Sepsis Screening Tools in Acute Care: A Comparative Narrative Review of Diagnostic Accuracy, Clinical Performance, and Implementation Effectiveness (2015–2025)
Keywords:
• Sepsis / diagnosis, • Sepsis / mortality, • Critical Illness / diagnosis, • Shock, Septic / diagnosis, • Early Diagnosis, • Severity of Illness Index, • Clinical Decision Rules, • Sensitivity and Specificity, • Receiver Operating Characteristic (ROC) Curve, • Emergency Service, Hospital, • Intensive Care Units, • Quality Improvement, • Electronic Health Records, • Machine Learning, • Alert Systems, Clinical, • Evidence-Based Medicine, • Systematic Reviews as TopicAbstract
Purpose: Sepsis remains a global health emergency with mortality exceeding 20%, yet early recognition and screening remain inconsistent. This narrative review synthesizes evidence on sepsis screening tools and early warning scores for adult patients in acute-care environments.

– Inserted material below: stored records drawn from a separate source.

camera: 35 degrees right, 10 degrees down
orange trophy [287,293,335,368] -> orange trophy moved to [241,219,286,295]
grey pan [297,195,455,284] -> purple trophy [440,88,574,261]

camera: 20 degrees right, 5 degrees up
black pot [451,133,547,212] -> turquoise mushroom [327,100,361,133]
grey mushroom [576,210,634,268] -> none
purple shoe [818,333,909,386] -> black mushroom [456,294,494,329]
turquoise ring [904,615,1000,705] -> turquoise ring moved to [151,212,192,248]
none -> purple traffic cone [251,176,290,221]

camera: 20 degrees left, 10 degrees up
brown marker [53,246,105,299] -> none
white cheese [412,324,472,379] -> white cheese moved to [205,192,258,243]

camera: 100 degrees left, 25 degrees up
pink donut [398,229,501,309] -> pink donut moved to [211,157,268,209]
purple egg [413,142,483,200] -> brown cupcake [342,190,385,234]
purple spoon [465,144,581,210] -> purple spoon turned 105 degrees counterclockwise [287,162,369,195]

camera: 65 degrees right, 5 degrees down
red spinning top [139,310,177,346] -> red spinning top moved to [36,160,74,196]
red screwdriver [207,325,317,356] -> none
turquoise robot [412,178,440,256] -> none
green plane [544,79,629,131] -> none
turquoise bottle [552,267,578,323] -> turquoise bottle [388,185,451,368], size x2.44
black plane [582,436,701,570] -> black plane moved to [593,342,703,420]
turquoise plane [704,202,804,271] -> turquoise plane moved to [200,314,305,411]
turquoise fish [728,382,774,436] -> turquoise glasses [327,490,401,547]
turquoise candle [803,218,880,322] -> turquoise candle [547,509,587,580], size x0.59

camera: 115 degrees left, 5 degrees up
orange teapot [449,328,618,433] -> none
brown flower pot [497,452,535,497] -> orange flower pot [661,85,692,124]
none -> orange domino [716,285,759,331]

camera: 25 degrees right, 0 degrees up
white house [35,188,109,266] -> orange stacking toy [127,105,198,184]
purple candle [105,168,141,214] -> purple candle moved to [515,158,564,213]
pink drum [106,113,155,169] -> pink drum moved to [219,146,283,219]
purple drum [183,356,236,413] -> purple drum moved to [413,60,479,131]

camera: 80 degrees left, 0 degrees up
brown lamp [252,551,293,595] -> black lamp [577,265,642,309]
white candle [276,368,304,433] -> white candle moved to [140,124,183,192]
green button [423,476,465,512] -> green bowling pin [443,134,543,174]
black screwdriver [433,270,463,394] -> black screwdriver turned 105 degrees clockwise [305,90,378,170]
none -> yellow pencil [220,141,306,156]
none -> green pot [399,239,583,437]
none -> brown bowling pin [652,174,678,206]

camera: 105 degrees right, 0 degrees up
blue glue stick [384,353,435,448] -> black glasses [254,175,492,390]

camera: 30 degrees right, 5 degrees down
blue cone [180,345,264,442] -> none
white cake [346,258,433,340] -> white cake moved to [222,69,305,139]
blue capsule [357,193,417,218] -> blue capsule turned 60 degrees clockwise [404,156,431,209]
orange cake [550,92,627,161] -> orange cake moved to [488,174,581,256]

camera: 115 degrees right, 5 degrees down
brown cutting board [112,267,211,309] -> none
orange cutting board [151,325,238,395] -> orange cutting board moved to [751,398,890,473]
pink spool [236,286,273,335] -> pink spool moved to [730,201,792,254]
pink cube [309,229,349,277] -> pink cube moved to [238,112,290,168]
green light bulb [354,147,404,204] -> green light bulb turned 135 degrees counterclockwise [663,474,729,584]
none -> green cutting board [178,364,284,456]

Scope of literature: A comprehensive search of PubMed, Embase, Scopus, Web of Science, and Cochrane Library (January 2015–December 2025) identified 26+ primary studies, systematic reviews, meta-analyses, and clinical guidelines. Key sources include 62,338-patient meta-analyses, Sepsis-3 consensus1, Surviving Sepsis Campaign 2021 guidelines, and recent ED implementation trials.
Key themes: (1) No single screening tool offers optimal sensitivity and specificity; (2) qSOFA excels as a mortality predictor but lacks screening sensitivity; (3) NEWS and MEWS provide balanced early warning; (4) SIRS remains too nonspecific for sepsis; (5) combining tools with lactate or capillary refill improves diagnostic accuracy; (6) electronic alert systems reduce mortality and improve bundle adherence; (7) resource limitations and setting heterogeneity drive performance variation.
Clinical relevance: Current evidence supports multimodal screening strategies combining bedside vital-sign scores (NEWS/MEWS), organ-dysfunction assessment (qSOFA/SOFA), biochemical markers (lactate), and structured electronic or clinical decision-support pathways embedded in quality-improvement programs. No single score should be used in isolation. Clinicians must balance diagnostic sensitivity with specificity based on local case-mix, infrastructure, and antimicrobial stewardship concerns.